When the president of pro-life group Quebec Life Coalition George Buscemi took to social media to share the information, critics quickly leapt into the thread. The majority did not question whether such a procedure should take place, but if it was taking place at all.

“We should be able to prosecute people who spread fake news,” wrote one. Another jeered, “There are people who have time to waste inventing and publishing such stupid stories.”

Media outlets, including The Register, attempted to verify the allegations, but the CIUSSS Montréal-Nord, the group of health care facilities that includes Sacré-Coeur Hospital, either did not respond or would not confirm.

A week later, in a Feb. 10 e-mail sent to Quebec Life Coalition, Marie-Hélène Giguère, the CIUSSS media relations spokesperson, denied a “feticide” took place on Feb. 2 at the hospital, and added that no such intervention takes place there. She requested QLC stop spreading “false information.” The organization removed from their website posts referring to the abortion.

Then the narrative shifted. A journalist from Le Journal de Montréal asked QLC if they were aware Sacré-Cœur Hospital had received “aggressive” phone calls about the abortion. In a March 15 article, Le Journal reported that the hospital had called the police after receiving several such calls on Feb. 1. At the story’s end, the reporter noted, “The medical procedure took place the next day as planned.” 

In February, the story was the impossibility of a full-term, healthy baby being aborted. By March, it became one of anti-choice activists threatening to curtail a woman’s right to that abortion.

Dr. Jean Guimond, described in Le Journal as the physician responsible for late abortions in Montreal, is quoted, “We cannot tolerate this. The right to abortion is guaranteed. It’s that simple.”

Guimond’s rhetoric masks the method by which the simple “medical procedure” is accomplished.

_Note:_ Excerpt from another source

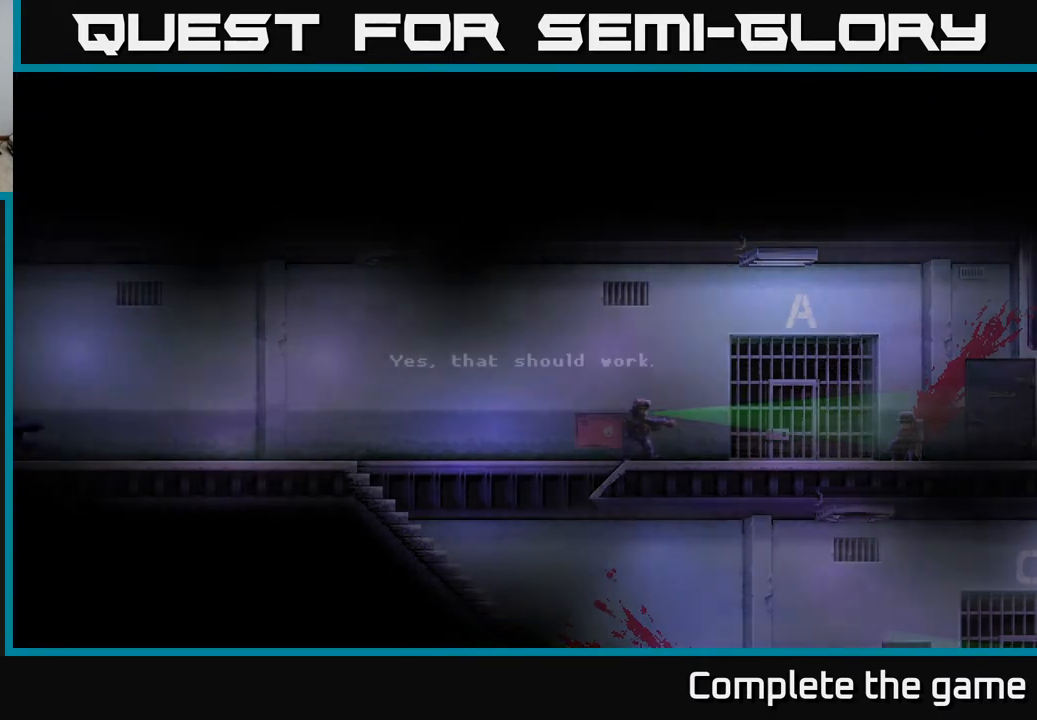
{"buttons": ["A"], "left_stick": "center", "right_stick": "center", "events": [[417, "left_stick", "center"], [500, "A", "down"]]}
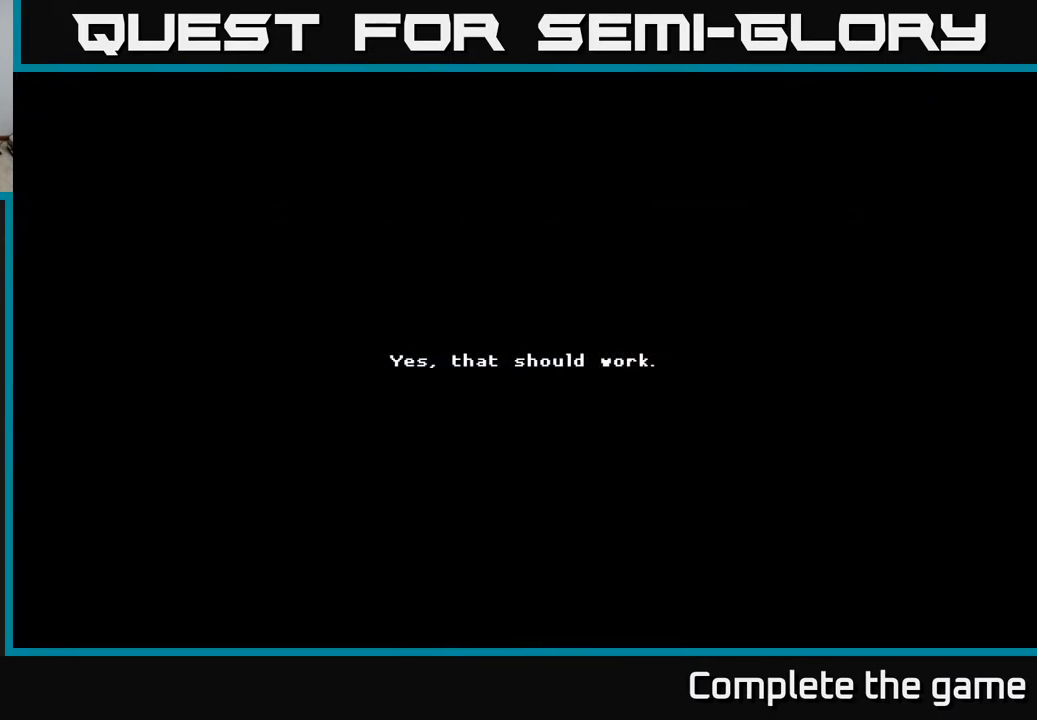
{"buttons": ["A"], "left_stick": "center", "right_stick": "center", "events": [[133, "A", "up"], [233, "A", "down"], [317, "A", "up"], [417, "A", "down"]]}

In a Live Action video on Youtube, former abortionist Dr. Anthony Levatino describes a third-trimester abortion. Levatino explains that Digoxin, a drug typically used to treat heart problems but that in large doses causes cardiac arrest, is injected into the baby.

“The abortionist inserts the needle with the Digoxin through the women’s abdomen or through her vagina and into the baby, targeting either the head, torso or heart. The baby will feel it,” he says.

Only last October, Dr. Louis Roy and the Quebec College of Physicians made headlines when Dr. Roy recommended to a Commons’ special committee that Medical Assistance in Dying (MAiD) could be appropriate for infants up to a year old born with severe malformations or syndromes. The suggestion of euthanasia for gravely ill babies was widely condemned in the domestic and international press.

Now, Canadians must explain to themselves why termination of a born baby with malformations is unconscionable, but injection of a full-term, healthy baby in utero with a lethal dose of Digoxin is acceptable.